The University of Hawaii Institute for Astronomy (IfA) received a $15 million NASA grant to continue its world-leading efforts to discover Near-Earth Objects (NEOs) and Potentially Hazardous Asteroids (PHAs).
IfA’s Panoramic Survey Telescope and Rapid Response System (Pan-STARRS) atop Haleakala currently finds nearly as many NEOs and PHAs as the rest of the world’s observatories combined, and nearly 60% of the largest and most dangerous ones with sizes greater than 140 meters across (459 feet).
“The Pan-STARRS team has had a huge impact on astronomy with a host of discoveries from the solar system to cosmology,” said Ken Chambers, IfA astronomer and principal investigator of Pan-STARRS.

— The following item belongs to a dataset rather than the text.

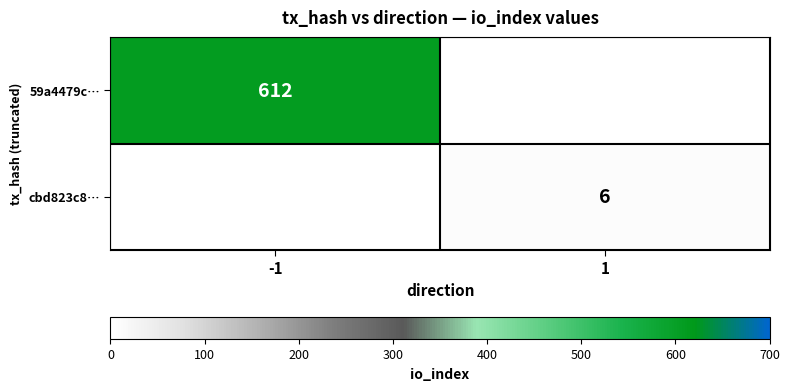

Is it true that cbd823c8… equals 10 at 1?

False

“These include the discovery of thousands of near-Earth objects, hundreds of Kuiper belt objects, dozens of comets, as well as ?Oumuamua-the first interstellar object. This NASA grant will enable us to continue our mission to protect the Earth from catastrophic asteroid impact as we scan the sky for anything that moves and everything that goes bang in the night.

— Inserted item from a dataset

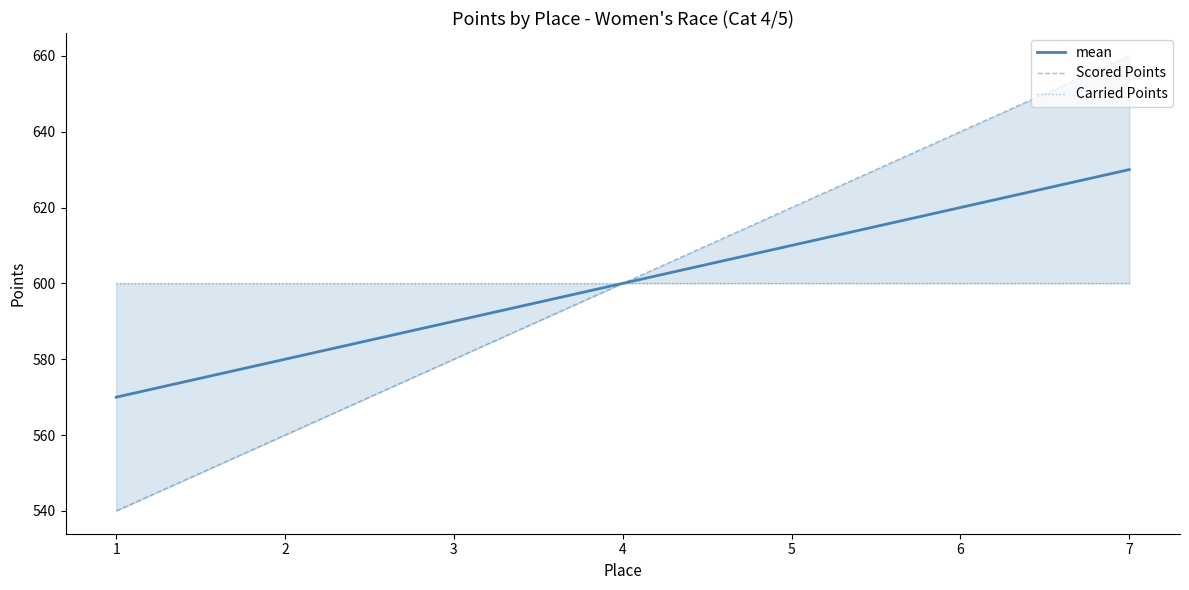

Which has a higher value, 3 or 6?

6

Pan-STARRS data is available to the world and it has become the photometric standard for astronomical research. The grant will support operations and research for the next three years for Pan-STARRS’ wide area survey of potentially hazardous objects.
The Pan-STARRS system consists of the Pan-STARRS1 (PS1) and Pan-STARRS2 (PS2) telescopes on Haleakala; their enormous 1.4- and 1.5-gigapixel cameras, currently the two largest astronomical cameras in the world, and a massive computing cluster at UH Manoa.
Hawaii astronomy plays fundamental role in planetary defense
In July 2020, Pan-STARRS discovered a near-Earth asteroid, 2020 OO1, which is the length of about two school buses. Because of its projected close pass to Earth, NASA issued a notification which led to telescopes around the world, including those on Maunakea, to assist with rapid follow-up observations to verify the asteroid’s orbit and determine if it was possibly hazardous.
At its closest approach on July 27, the asteroid, approximately 65 feet (20 meters) in diameter, passed close to Earth, at about 1.7 times the distance of the Moon. With both the PS1 and PS2 telescopes operational on Maui, the area of sky surveyed for NEOs each night has now doubled.